Stored data entries:
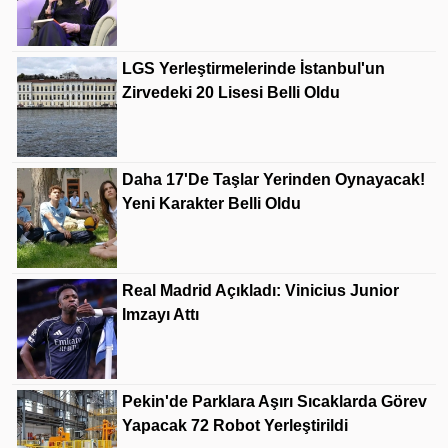
LGS Yerleştirmelerinde İstanbul'un
Zirvedeki 20 Lisesi Belli Oldu
Daha 17'de Taşlar Yerinden Oynayacak!
Yeni Karakter Belli Oldu
Real Madrid Açıkladı: Vinicius Junior
Imzayı Attı
Pekin'de Parklara Aşırı Sıcaklarda Görev
Yapacak 72 Robot Yerleştirildi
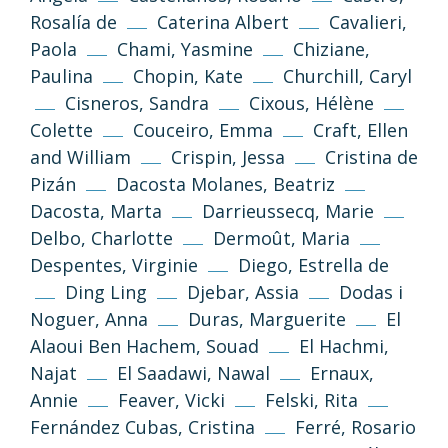
Rosalía de
Caterina Albert
Cavalieri,
Paola
Chami, Yasmine
Chiziane,
Paulina
Chopin, Kate
Churchill, Caryl
Cisneros, Sandra
Cixous, Hélène
Colette
Couceiro, Emma
Craft, Ellen
and William
Crispin, Jessa
Cristina de
Pizán
Dacosta Molanes, Beatriz
Dacosta, Marta
Darrieussecq, Marie
Delbo, Charlotte
Dermoût, Maria
Despentes, Virginie
Diego, Estrella de
Ding Ling
Djebar, Assia
Dodas i
Noguer, Anna
Duras, Marguerite
El
Alaoui Ben Hachem, Souad
El Hachmi,
Najat
El Saadawi, Nawal
Ernaux,
Annie
Feaver, Vicki
Felski, Rita
Fernández Cubas, Cristina
Ferré, Rosario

#### PROMPT
Reprint each of the records exactly and skip the images.

#### SOLUTION TO THE EXERCISE
LGS Yerleştirmelerinde İstanbul'un
Zirvedeki 20 Lisesi Belli Oldu
Daha 17'de Taşlar Yerinden Oynayacak!
Yeni Karakter Belli Oldu
Real Madrid Açıkladı: Vinicius Junior
Imzayı Attı
Pekin'de Parklara Aşırı Sıcaklarda Görev
Yapacak 72 Robot Yerleştirildi
Rosalía de
Caterina Albert
Cavalieri,
Paola
Chami, Yasmine
Chiziane,
Paulina
Chopin, Kate
Churchill, Caryl
Cisneros, Sandra
Cixous, Hélène
Colette
Couceiro, Emma
Craft, Ellen
and William
Crispin, Jessa
Cristina de
Pizán
Dacosta Molanes, Beatriz
Dacosta, Marta
Darrieussecq, Marie
Delbo, Charlotte
Dermoût, Maria
Despentes, Virginie
Diego, Estrella de
Ding Ling
Djebar, Assia
Dodas i
Noguer, Anna
Duras, Marguerite
El
Alaoui Ben Hachem, Souad
El Hachmi,
Najat
El Saadawi, Nawal
Ernaux,
Annie
Feaver, Vicki
Felski, Rita
Fernández Cubas, Cristina
Ferré, Rosario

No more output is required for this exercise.